Key differences for Equijoin include:

resolution_prompt is not used in Equijoin.
limits parameter is specific to Equijoin, allowing you to set maximum matches for each left and right item.

Incorporating Into a Pipeline

Here's an example of how to incorporate the Equijoin operation into a pipeline using the job candidate matching scenario:

model: gpt-4o-mini

datasets:
  candidates:
    type: file
    path: /path/to/candidates.json
  job_postings:
    type: file
    path: /path/to/job_postings.json

operations:
  - name: match_candidates_to_jobs:
    type: equijoin
    comparison_prompt: |
      Compare the following job candidate and job posting:

      Candidate Skills: {{ left.skills }}
      Candidate Experience: {{ left.years_experience }}

      Job Required Skills: {{ right.required_skills }}
      Job Desired Experience: {{ right.desired_experience }}

      Is this candidate a good match for the job? Consider both the overlap in skills and the candidate's experience level. Respond with "True" if it's a good match, or "False" if it's not a suitable match.

pipeline:
  steps:
    - name: match_candidates_to_jobs
      operations:
        - match_candidates_to_jobs:
            left: candidates
            right: job_postings

  output:
    type: file
    path: "/path/to/matched_candidates_jobs.json"

This pipeline configuration demonstrates how to use the Equijoin operation to match job candidates with job postings.

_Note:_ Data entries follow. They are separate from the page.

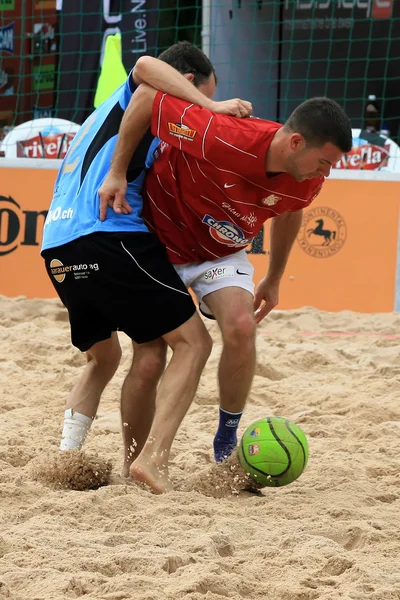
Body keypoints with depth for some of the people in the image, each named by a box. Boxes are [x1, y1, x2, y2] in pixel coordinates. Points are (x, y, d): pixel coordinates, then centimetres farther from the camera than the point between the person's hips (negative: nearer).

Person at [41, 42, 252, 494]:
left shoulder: (110, 111, 35)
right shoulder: (150, 99, 9)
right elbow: (147, 66, -15)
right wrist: (212, 107, -14)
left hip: (56, 246, 9)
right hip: (107, 236, -9)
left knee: (103, 358, 26)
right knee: (192, 341, -5)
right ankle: (154, 460, -18)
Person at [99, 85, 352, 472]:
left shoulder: (307, 180, -20)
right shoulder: (221, 139, -39)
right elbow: (147, 95, -29)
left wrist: (273, 279, 16)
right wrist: (117, 172, -24)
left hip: (222, 252, 3)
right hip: (160, 239, -3)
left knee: (241, 327, -21)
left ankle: (227, 443, -4)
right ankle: (137, 465, 14)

The pipeline reads candidate and job posting data from JSON files, performs the matching using the defined comparison prompt, and outputs the results to a new JSON file.

Best Practices

Leverage the Optimizer: Use docetl build pipeline.yaml to automatically generate efficient blocking rules for your Equijoin operation.
Craft Thoughtful Comparison Prompts: Design prompts that effectively determine whether two records should be joined based on your specific use case.
Balance Precision and Recall: When optimizing, consider the trade-off between catching all potential matches and reducing unnecessary comparisons.
Mind Resource Constraints: Use limit_comparisons if you need to cap the total number of comparisons for large datasets.
Iterate and Refine: Start with a small sample of your data to test and refine your join criteria before running on the full dataset.

For additional best practices that apply to both Resolve and Equijoin operations, see the Best Practices section in the Resolve operation documentation.